Three ways therapy saves you money over time
There's no getting around it. Therapy, like a personal trainer or healthy diet, is a financial investment.
When you're working hard to earn your income, and likely already spending a majority of your income on things like high rent and coffee costs in NYC, taking the leap to invest in therapy can feel like a financial risk. At first.
The experience of a positive therapeutic relationship is unlike any other. Sometimes, it takes a few weeks to feel grounded and seen. Other times, after just one session, the catharsis of having a space to unpack and connect sends a rush of endorphins to your brain, improving your day right away.
Inevitably, over time, the benefits of therapy far outweigh its cost. If you're not going to invest in yourself, what are you going to invest in?
To paint a more objective illustration of how therapy can help your mind and your wallet, here are three ways psychotherapy can literally save you money over time.
More productivity at work
Research on productivity in the workplace found depression can lead to absenteeism, lower productivity, and higher healthcare costs if the worker’s symptoms go untreated. Some savvy workplaces invest in specialized cognitive-behavioral treatments and brief and longer-term psychodynamic interventions, but most do not provide important stress-management-specific services to their employees. Instead, most employee assistant programs (EAPs) focus on physical health, despite physical and mental health being undoubtedly connected.
Often, EAP programs connect you to insurance, which provides you a list of therapists who are not necessarily available, accepting new clients, or actively accepting that insurance. Sound familiar? Employees often have to call 10-15 therapists from their EAP list before receiving a call back.
Connecting with a therapist and devoting time to weekly therapy reduces symptoms of anxiety, depression, chronic stress, insomnia, eating disorders, relationship conflicts, and more. Moreover, going to therapy as a preventative is even more successful in preventing these symptoms from surfacing and disrupting your routine and goals. Finding a therapist through a service like My Wellbeing saves you time and emotional stress in your search, empowering you to regain control of your workday and rediscover the best version of yourself.
Less health costs
One meta-analysis (academic-speak for one research study that distills the results from many past research studies on the same topic) found psychotherapy reduces the use of other medical services by up to 181%. Cha-ching.
The vast majority of the studies reviewed show a decrease in the need for physical healthcare after mental healthcare has been obtained. This might feel intuitive to you, if you’ve ever capped off a particularly stressful week by developing a head cold that keeps you in bed all weekend. Now imagine how much better you'd feel not having to use the last two of your PTO days visiting the doctor last-minute and watching re-runs in bed.

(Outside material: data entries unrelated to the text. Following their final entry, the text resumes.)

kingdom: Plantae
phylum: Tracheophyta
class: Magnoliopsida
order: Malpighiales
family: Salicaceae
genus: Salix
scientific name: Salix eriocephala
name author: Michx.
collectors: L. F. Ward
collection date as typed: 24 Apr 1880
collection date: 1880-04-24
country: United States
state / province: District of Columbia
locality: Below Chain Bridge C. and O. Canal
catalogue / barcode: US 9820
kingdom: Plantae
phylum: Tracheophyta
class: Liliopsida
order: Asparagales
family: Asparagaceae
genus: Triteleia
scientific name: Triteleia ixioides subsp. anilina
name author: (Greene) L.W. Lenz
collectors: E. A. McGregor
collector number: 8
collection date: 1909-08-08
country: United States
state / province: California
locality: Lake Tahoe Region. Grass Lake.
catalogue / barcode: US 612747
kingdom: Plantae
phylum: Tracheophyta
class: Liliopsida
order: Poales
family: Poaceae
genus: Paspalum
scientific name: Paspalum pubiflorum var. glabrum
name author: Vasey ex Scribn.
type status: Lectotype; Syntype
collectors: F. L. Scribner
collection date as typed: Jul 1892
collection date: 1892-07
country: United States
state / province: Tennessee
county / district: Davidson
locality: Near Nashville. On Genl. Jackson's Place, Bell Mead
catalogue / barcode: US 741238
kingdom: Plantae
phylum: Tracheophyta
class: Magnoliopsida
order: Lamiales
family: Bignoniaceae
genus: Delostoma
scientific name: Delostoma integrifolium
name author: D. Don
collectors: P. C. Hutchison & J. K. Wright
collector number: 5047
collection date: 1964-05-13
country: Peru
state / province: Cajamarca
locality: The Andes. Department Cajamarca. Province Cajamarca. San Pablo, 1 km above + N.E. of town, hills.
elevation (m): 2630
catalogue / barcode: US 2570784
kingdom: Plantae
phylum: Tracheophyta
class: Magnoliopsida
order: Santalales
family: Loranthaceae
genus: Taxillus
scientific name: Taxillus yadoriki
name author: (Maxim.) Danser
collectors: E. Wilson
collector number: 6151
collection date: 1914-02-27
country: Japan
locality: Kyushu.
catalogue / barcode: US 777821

Breaking bad (and expensive!) habits
Therapy can be a place where you start working towards goals. Many people seek therapy to cut back on substance use, quit smoking cigarettes, or develop healthy eating and exercise habits.
Take smoking, for example. Vape Daily outlines in New York, the average smoker will spend over $5,000 per year on cigarettes. Plus, the average medical cost per pack of cigarettes in the U.S. is $5.31. That's an extra $2,000 if you smoke a pack per day and a drastic increase in the risk of premature death. Moreover, the average smoker earns 8% less than a non-smoker of the same background. For the average hourly wage (according to the Bureau of Labor Statistics) of $25, that can mean a monthly loss of $275, and a loss of $3,306 every year.
A similar exercise could be done with coping mechanisms like drinking, shopping, gambling, sex, and more. You'll find that therapy not only reduces unhealthy behaviors, which cost you in immediate purchasing dollars and long-term healthcare costs, but increases your ability to cope in healthy ways, and invest in the goals and relationship dynamics you really want.
If you feel like you’re in a rut, it can sometimes feel like these tempting habits are all you have. By working through the thought patterns that draw you back into these habits instead, a skilled therapist can help you break free and live life on your own terms.